──────── RECORDS SUPPLIED

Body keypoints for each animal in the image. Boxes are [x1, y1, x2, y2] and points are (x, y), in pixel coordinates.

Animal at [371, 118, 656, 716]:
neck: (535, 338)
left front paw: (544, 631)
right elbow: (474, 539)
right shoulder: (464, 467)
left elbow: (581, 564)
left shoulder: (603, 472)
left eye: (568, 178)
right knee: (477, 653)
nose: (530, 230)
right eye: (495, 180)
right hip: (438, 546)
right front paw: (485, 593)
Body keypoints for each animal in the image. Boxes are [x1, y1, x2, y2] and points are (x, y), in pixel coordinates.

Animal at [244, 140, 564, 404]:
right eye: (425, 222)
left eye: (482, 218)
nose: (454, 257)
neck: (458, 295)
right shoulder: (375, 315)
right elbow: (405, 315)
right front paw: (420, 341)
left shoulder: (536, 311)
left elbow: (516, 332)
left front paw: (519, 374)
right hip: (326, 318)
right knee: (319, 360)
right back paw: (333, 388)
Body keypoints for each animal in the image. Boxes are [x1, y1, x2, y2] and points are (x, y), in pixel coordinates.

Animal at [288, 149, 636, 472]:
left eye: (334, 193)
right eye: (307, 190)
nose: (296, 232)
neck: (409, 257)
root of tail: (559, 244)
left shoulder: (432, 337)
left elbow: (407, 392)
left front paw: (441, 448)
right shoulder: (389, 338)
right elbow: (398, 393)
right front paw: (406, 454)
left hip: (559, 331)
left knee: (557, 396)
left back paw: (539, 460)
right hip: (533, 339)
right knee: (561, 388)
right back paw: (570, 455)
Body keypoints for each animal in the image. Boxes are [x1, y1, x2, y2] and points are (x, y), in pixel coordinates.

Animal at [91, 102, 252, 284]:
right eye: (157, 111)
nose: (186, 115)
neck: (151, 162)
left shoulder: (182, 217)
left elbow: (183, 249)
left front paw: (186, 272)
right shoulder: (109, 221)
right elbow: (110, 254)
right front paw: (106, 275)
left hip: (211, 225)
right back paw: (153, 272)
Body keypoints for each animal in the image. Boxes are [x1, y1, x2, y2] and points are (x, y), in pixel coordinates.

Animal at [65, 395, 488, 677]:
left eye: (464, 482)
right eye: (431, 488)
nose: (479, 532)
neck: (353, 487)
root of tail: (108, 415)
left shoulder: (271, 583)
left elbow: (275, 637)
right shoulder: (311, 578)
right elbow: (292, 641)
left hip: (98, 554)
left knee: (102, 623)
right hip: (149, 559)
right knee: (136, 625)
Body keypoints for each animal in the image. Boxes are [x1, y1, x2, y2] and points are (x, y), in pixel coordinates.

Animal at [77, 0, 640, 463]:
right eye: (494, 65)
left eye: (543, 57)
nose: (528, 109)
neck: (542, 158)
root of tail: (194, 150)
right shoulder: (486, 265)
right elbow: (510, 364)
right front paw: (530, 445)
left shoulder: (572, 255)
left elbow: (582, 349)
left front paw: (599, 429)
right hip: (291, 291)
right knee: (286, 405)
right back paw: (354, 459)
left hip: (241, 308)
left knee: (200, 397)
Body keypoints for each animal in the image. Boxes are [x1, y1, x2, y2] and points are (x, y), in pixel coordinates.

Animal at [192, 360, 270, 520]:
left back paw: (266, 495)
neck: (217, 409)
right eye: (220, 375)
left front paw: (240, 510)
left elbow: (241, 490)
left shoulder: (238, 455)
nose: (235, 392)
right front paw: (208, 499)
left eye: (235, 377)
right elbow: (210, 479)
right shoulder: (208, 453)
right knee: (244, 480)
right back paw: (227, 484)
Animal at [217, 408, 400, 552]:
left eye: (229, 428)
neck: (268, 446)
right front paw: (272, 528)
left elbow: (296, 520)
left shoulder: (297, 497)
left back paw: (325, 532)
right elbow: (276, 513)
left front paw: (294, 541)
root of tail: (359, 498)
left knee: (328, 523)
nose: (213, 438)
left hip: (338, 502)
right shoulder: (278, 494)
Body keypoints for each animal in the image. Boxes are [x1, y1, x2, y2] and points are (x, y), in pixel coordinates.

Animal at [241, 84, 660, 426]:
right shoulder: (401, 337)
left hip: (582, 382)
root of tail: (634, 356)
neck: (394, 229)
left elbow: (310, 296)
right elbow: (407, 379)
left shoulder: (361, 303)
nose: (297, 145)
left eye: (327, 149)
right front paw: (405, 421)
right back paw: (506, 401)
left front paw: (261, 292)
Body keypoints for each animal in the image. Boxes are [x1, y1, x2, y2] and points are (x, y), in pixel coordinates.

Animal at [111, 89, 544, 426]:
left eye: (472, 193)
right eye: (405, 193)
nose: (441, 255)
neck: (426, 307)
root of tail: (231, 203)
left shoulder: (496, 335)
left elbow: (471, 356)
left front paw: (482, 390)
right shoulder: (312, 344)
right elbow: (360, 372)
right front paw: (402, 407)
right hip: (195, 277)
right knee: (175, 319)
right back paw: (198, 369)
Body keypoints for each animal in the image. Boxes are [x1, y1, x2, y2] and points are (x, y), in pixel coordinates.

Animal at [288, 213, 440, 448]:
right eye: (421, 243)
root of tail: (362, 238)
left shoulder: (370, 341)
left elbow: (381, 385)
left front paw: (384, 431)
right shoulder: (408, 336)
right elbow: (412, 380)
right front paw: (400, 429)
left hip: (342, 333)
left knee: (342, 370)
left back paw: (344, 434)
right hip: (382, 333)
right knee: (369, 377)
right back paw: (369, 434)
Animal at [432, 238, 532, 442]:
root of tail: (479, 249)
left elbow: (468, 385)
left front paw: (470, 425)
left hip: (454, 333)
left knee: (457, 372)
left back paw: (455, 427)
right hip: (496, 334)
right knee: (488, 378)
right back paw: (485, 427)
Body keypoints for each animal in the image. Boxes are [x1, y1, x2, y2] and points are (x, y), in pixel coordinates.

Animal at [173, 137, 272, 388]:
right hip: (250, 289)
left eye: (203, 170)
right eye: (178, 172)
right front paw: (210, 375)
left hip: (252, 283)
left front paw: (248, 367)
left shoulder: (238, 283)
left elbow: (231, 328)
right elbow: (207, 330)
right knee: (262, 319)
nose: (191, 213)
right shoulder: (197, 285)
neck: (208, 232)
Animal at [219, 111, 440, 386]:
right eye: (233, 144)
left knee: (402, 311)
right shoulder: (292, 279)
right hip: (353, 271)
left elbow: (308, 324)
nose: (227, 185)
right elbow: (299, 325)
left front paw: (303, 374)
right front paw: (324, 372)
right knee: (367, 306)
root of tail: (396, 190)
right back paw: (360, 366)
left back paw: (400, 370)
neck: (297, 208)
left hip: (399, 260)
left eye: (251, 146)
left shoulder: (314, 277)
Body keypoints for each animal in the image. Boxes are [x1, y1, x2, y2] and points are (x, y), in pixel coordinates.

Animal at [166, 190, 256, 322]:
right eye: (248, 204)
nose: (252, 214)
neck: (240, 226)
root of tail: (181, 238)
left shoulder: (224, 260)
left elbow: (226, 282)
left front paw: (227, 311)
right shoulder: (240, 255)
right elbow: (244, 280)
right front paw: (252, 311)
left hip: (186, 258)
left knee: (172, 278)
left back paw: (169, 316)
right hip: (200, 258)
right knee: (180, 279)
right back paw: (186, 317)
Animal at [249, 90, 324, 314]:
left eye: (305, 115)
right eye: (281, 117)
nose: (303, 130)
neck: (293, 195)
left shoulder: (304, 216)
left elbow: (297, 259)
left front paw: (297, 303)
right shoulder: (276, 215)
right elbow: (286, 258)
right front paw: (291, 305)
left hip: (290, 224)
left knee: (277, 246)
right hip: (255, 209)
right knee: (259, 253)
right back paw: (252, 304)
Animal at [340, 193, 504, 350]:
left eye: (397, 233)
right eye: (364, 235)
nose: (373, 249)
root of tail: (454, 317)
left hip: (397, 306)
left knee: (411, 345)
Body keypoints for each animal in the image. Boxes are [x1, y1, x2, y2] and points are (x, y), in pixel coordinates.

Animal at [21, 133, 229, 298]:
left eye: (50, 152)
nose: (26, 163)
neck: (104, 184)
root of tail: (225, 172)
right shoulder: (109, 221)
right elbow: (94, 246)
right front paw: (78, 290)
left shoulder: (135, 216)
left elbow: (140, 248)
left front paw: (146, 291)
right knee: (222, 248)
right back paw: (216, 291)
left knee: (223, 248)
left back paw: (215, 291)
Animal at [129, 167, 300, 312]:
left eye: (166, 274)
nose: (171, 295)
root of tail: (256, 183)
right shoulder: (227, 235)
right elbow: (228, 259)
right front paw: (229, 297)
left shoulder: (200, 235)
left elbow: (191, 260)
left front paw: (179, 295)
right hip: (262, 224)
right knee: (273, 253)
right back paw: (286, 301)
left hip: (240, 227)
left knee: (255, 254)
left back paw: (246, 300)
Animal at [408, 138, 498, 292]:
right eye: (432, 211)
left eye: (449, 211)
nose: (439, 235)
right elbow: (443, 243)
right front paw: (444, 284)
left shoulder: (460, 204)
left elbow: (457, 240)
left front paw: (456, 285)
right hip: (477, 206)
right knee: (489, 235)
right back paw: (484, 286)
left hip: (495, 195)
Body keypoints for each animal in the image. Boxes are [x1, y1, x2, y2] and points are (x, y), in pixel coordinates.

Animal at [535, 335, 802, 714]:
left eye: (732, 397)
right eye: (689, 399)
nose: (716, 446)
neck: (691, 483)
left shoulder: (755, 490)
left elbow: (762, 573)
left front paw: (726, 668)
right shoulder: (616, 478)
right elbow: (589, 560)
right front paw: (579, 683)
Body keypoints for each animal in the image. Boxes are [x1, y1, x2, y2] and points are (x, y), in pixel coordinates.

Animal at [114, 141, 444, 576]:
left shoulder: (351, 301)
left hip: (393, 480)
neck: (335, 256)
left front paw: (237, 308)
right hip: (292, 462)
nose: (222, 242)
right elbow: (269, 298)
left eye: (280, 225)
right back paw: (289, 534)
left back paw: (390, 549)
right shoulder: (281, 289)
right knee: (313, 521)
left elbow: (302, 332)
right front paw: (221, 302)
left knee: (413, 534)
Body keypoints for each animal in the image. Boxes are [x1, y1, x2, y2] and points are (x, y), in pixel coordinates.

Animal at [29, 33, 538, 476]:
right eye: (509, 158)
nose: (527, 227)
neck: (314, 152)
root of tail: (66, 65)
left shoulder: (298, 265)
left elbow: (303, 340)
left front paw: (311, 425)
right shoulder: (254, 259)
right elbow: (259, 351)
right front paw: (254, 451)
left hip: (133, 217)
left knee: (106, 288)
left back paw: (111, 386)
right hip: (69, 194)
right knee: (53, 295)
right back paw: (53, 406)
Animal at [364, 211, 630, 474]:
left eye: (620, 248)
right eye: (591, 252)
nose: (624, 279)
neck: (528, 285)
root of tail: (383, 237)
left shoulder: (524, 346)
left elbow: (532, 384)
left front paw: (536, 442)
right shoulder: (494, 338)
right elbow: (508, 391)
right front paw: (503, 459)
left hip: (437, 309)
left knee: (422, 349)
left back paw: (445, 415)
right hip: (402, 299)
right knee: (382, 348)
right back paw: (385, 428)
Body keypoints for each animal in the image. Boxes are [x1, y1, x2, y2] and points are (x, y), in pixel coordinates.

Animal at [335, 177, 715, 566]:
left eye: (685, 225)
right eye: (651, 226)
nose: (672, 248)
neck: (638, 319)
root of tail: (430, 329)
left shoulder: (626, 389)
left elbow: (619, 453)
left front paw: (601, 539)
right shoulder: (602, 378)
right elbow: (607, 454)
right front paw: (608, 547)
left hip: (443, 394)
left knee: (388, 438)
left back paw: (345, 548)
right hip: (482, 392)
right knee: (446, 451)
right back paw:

────────────────

• _YOUR TASK_:
In the listing above, start at the line with "left shoulder: (432, 337)", go on through the line with "right back paw: (227, 484)", and copy each of those lines exactly; leave out all the rest.

• _RESPONSE BELOW_:
left shoulder: (432, 337)
left elbow: (407, 392)
left front paw: (441, 448)
right shoulder: (389, 338)
right elbow: (398, 393)
right front paw: (406, 454)
left hip: (559, 331)
left knee: (557, 396)
left back paw: (539, 460)
right hip: (533, 339)
right knee: (561, 388)
right back paw: (570, 455)
Body keypoints for each animal in the image. Boxes are [x1, y1, x2, y2] and points are (x, y), in pixel coordinates.

Animal at [91, 102, 252, 284]:
right eye: (157, 111)
nose: (186, 115)
neck: (151, 162)
left shoulder: (182, 217)
left elbow: (183, 249)
left front paw: (186, 272)
right shoulder: (109, 221)
right elbow: (110, 254)
right front paw: (106, 275)
left hip: (211, 225)
right back paw: (153, 272)
Body keypoints for each animal in the image. Boxes are [x1, y1, x2, y2] and points are (x, y), in pixel coordinates.

Animal at [65, 395, 488, 677]:
left eye: (464, 482)
right eye: (431, 488)
nose: (479, 532)
neck: (353, 487)
root of tail: (108, 415)
left shoulder: (271, 583)
left elbow: (275, 637)
right shoulder: (311, 578)
right elbow: (292, 641)
left hip: (98, 554)
left knee: (102, 623)
right hip: (149, 559)
right knee: (136, 625)
Body keypoints for each animal in the image. Boxes are [x1, y1, x2, y2] and points are (x, y), in pixel coordinates.

Animal at [77, 0, 640, 463]:
right eye: (494, 65)
left eye: (543, 57)
nose: (528, 109)
neck: (542, 158)
root of tail: (194, 150)
right shoulder: (486, 265)
right elbow: (510, 364)
right front paw: (530, 445)
left shoulder: (572, 255)
left elbow: (582, 349)
left front paw: (599, 429)
right hip: (291, 291)
right knee: (286, 405)
right back paw: (354, 459)
left hip: (241, 308)
left knee: (200, 397)
Body keypoints for each animal in the image. Boxes are [x1, y1, x2, y2] and points are (x, y), in pixel coordinates.

Animal at [192, 360, 270, 520]:
left back paw: (266, 495)
neck: (217, 409)
right eye: (220, 375)
left front paw: (240, 510)
left elbow: (241, 490)
left shoulder: (238, 455)
nose: (235, 392)
right front paw: (208, 499)
left eye: (235, 377)
right elbow: (210, 479)
right shoulder: (208, 453)
right knee: (244, 480)
right back paw: (227, 484)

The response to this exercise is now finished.